RESUMO Objetivo: identificar o perfil sociodemográfico, microbiológico e de resistência bacteriana em pacientes com pé diabético infectado. Métodos: tratou-se de estudo observacional, transversal que avaliou os perfis sóciodemográfico e microbiológico de pacientes portadores de pé diabético infectado internados em Pronto Socorro de referência. Os dados sociodemográficos foram coletados por meio de entrevista. Foram colhidos, durante os procedimentos cirúrgicos, fragmentos de tecidos das lesões podais infectadas para realização de cultura/antibiograma. Resultados: a amostra foi composta por 105 pacientes.
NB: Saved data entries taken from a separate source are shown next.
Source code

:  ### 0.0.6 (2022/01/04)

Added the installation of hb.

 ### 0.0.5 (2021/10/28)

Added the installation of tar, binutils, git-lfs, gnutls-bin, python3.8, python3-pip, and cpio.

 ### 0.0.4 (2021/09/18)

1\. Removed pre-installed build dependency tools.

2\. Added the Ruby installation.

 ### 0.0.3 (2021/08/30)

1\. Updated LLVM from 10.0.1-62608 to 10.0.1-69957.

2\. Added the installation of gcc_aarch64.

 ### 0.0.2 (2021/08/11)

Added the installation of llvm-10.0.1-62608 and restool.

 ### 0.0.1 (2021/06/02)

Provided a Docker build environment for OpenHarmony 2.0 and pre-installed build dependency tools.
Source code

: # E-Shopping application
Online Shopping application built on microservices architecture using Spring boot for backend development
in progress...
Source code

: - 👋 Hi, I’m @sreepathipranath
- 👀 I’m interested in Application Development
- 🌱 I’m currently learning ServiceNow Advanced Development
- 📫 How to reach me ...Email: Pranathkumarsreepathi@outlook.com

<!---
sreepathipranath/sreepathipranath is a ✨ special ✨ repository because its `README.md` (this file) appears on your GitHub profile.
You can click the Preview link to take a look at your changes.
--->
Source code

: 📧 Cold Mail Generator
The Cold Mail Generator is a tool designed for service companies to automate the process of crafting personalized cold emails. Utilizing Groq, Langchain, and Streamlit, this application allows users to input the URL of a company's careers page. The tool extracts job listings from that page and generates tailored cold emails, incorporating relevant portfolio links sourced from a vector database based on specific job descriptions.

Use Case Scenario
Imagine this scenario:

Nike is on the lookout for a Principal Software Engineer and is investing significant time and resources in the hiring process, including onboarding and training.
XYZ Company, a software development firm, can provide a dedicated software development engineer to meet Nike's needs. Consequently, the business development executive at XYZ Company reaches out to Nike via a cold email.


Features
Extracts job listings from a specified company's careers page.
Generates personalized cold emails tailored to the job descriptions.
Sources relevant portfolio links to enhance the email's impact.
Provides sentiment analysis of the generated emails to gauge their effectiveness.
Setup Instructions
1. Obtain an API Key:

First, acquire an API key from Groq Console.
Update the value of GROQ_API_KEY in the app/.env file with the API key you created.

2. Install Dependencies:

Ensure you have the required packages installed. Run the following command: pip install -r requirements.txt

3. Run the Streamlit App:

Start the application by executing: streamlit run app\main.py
O perfil sociodemográfico mais prevalente foi o de pacientes do sexo masculino, acima dos 50 anos, casados e com baixa escolaridade. Das 105 amostras de fragmentos de tecidos colhidos para realização de cultura e antibiograma, 95 foram positivas, com crescimento de um único germe em cada um dos exames. Houve predomínio de germes da família Enterobacteriaceae (51,5%). Germes Gram-negativos foram isolados em 60,0% das culturas e os espécimes mais isolados individualmente foram os cocos Gram-positivos, Staphylococcus aureus (20,0%) e Enterococcus faecalis (17,9%). Considerando-se os perfis de resistência bacteriana, verificou-se alta taxa de Staphylococcus aureus resistente à meticilina (63,0%) e à ciprofloxacino (55,5%); verificou-se, também, que 43,5% dos germes Gram-negativos eram resistentes à ciprofloxacino. Conclusões: o perfil sociodemográfico majoritário, foi o de homens, com mais de 50 anos e com baixa escolaridade. Concluímos que os germes mais prevalentes nas lesões podais dos pacientes diabéticos foram os Gram-negativos, resistentes ao ciprofloxacino e que o germe mais isolado individualmente foi o Staphylococcus aureus resistente à meticilina.